Adir Levitas: First, it’s important to understand what is the profile of our property. We’re buying urban warehouses in dense areas, where it’s very rare to find new land for construction. So, we rarely see any new construction. About 0.6 to .0.7 percent of the entire inventory for this property type in the US is being built on an annual basis, so there’s basically no new construction. The construction of existing buildings was usually somewhere in the beginning of the 1980s.
So today, the opportunity is not in building new due to lack of land and high construction costs, but in accessing this kind of property in terms of the ability to source the acquisitions. And the value-add is by institutionalizing the management, meaning those assets were mostly owned by individuals, family offices, small companies and small private investors. Buying, for instance, 30 of them in Philadelphia, provides the opportunity to mark them up to market rents, while investing capital into the property to make it look nicer to attract tenants with a better rent or credit profile.

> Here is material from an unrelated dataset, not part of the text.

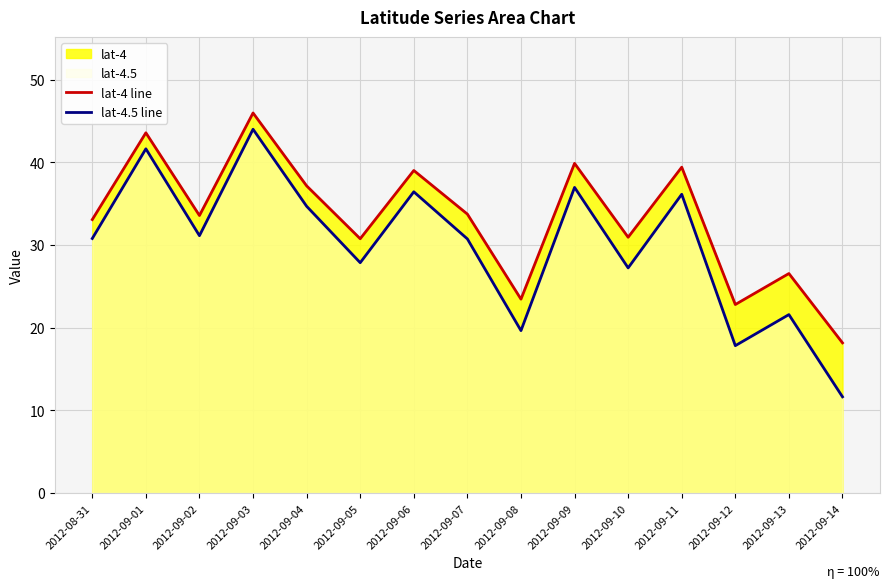

Which series has the largest total across all categories?

lat-4 line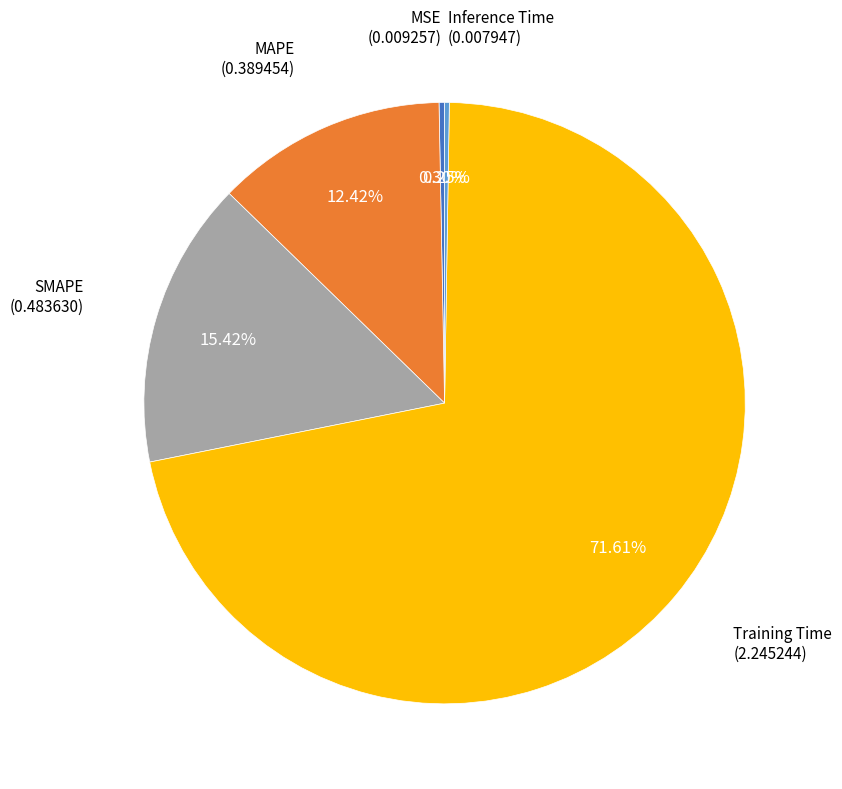

Does any single category account for the majority?

Yes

And so the opportunity is basically to institutionalize those assets and the rents. Most of what we do is buy existing properties, invest some capital—add lipstick—to make it look nice and bring the rent back up to the market. But in 10 percent of the cases, we are exercising a more value-added approach, which could be buying a vacant property and upgrading it and then listing it. Or it could be buying a property with a short-term lease that’s being done with the previous owner. Many of these properties involve an owner-user. Sometimes the user doesn’t want the building on his balance sheet, so he sells it to us—we are a capital solution, and we lease it back to the user. And those kinds of opportunities allow you to have a new contract that could be reflective of the market rents.
WMRE: Can you share your firm’s experience in securing this latest round of $1.6 billion in bank funding? And what were the terms of these transactions?
Idan Tzur: I think that our secret sauce is a good relationship with the banks that we have in our operation. It starts with Key Bank. It is the lead arranger of credit facilities for all three of our funds. The debt size, the total required debt, of course, changed between one fund and another. The average commitment was increased from an average of around $30 to $40 million to around $80 million per participating bank in the last facility.
I’m not sure how much we can go into the terms themselves, but I can say that I think it was attractive both from the lenders’ and borrowers’ perspective. It’s competitive terms because it is our third facility in a proven strategy for the past five years. And so, the lenders that led the facility are comfortable with the diversification of assets, tenants and geography. It’s definitely competitive terms, but it didn’t start that way. We have worked our way up through building relationships and proving our ability to operate in an institutional way that made the banks feel comfortable.
WMRE: What types of deals is your firm planning to seek with this money?
Adir Levitas: We try to compose a portfolio for each fund that has the right exposure to gateway markets, primary markets that have a lot of growth, and markets that have a lot of value, meaning upfront cash flow. Chicago, for example, has a lot of upfront cash flow, as does Philadelphia and Baltimore versus markets that have a lot of potential, but not much cash flow, like Miami and Northern New Jersey. So, the composition is to achieve the target IRL return with the lowest amount of risk possible.
We’ve grown into this market (Northern New Jersey) in the past few years, and so we’re going to grow within all of those regions. We’re now looking at Nashville, the Carolinas and Austin. Those are the types of markets we’re looking to expand into.